### Task directions
Render the lines from the first one through the line with "Speak to groups" as a Markdown table with the columns Row and Text, numbering each row and omitting blank lines. Leave the pictures out.

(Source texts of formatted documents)
▬▬▬

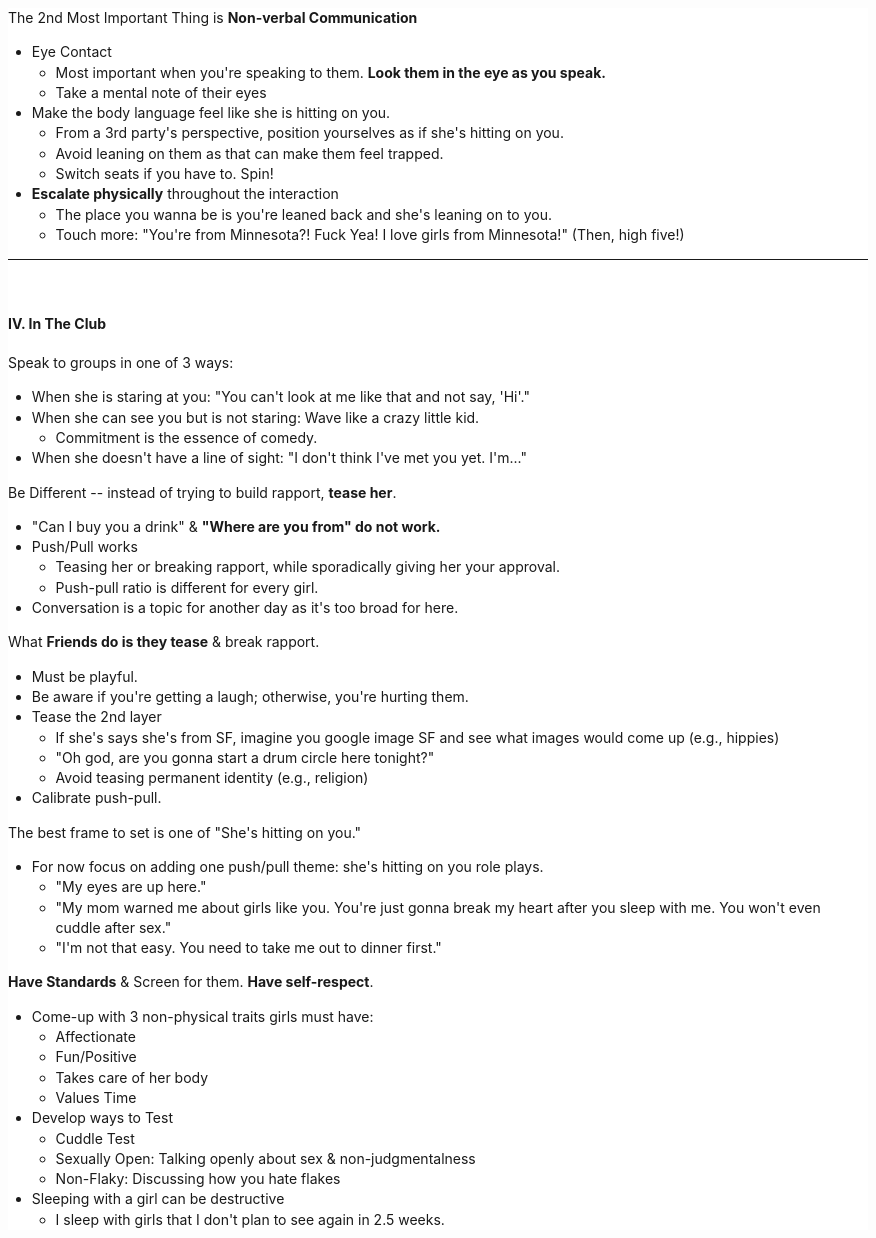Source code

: The 2nd Most Important Thing is **Non-verbal Communication**

  * Eye Contact
    * Most important when you're speaking to them. **Look them in the eye as you speak.**
    * Take a mental note of their eyes
  * Make the body language feel like she is hitting on you.
    * From a 3rd party's perspective, position yourselves as if she's hitting on you.
    * Avoid leaning on them as that can make them feel trapped.
    * Switch seats if you have to.  Spin!
  * **Escalate physically** throughout the interaction
    * The place you wanna be is you're leaned back and she's leaning on to you.
    * Touch more: "You're from Minnesota?! Fuck Yea! I love girls from Minnesota!" (Then, high five!)


------
<br>

#### IV. In The Club

Speak to groups in one of 3 ways:

  * When she is staring at you: "You can't look at me like that and not say, \'Hi\'."
  * When she can see you but is not staring: Wave like a crazy little kid.
    * Commitment is the essence of comedy.
  * When she doesn't have a line of sight: "I don't think I've met you yet. I'm..."

Be Different -- instead of trying to build rapport, **tease her**.

  * "Can I buy you a drink" & **"Where are you from" do not work.**
  * Push/Pull works
    * Teasing her or breaking rapport, while sporadically giving her your approval.
    * Push-pull ratio is different for every girl.
  * Conversation is a topic for another day as it's too broad for here.

What **Friends do is they tease** & break rapport.

  * Must be playful.
  * Be aware if you're getting a laugh; otherwise, you're hurting them.
  * Tease the 2nd layer
    * If she's says she's from SF, imagine you google image SF and see what images would come up (e.g., hippies)
    * "Oh god, are you gonna start a drum circle here tonight?"
    * Avoid teasing permanent identity (e.g., religion)
  * Calibrate push-pull.

The best frame to set is one of "She's hitting on you." 

  * For now focus on adding one push/pull theme: she's hitting on you role plays.
    * "My eyes are up here."
    * "My mom warned me about girls like you. You're just gonna break my heart after you sleep with me. You won't even cuddle after sex."
    * "I'm not that easy. You need to take me out to dinner first."

**Have Standards** & Screen for them.  **Have self-respect**.

  * Come-up with 3 non-physical traits girls must have:
    * Affectionate
    * Fun/Positive
    * Takes care of her body
    * Values Time
  * Develop ways to Test
    * Cuddle Test
    * Sexually Open: Talking openly about sex & non-judgmentalness
    * Non-Flaky: Discussing how you hate flakes
  * Sleeping with a girl can be destructive
    * I sleep with girls that I don't plan to see again in 2.5 weeks.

▬▬▬

### Answer section
| Row | Text |
|---|---|
| 1 | Source code |
| 2 | : The 2nd Most Important Thing is **Non-verbal Communication** |
| 3 |   * Eye Contact |
| 4 |     * Most important when you're speaking to them. **Look them in the eye as you speak.** |
| 5 |     * Take a mental note of their eyes |
| 6 |   * Make the body language feel like she is hitting on you. |
| 7 |     * From a 3rd party's perspective, position yourselves as if she's hitting on you. |
| 8 |     * Avoid leaning on them as that can make them feel trapped. |
| 9 |     * Switch seats if you have to.  Spin! |
| 10 |   * **Escalate physically** throughout the interaction |
| 11 |     * The place you wanna be is you're leaned back and she's leaning on to you. |
| 12 |     * Touch more: "You're from Minnesota?! Fuck Yea! I love girls from Minnesota!" (Then, high five!) |
| 13 | ------ |
| 14 | <br> |
| 15 | #### IV. In The Club |
| 16 | Speak to groups in one of 3 ways: |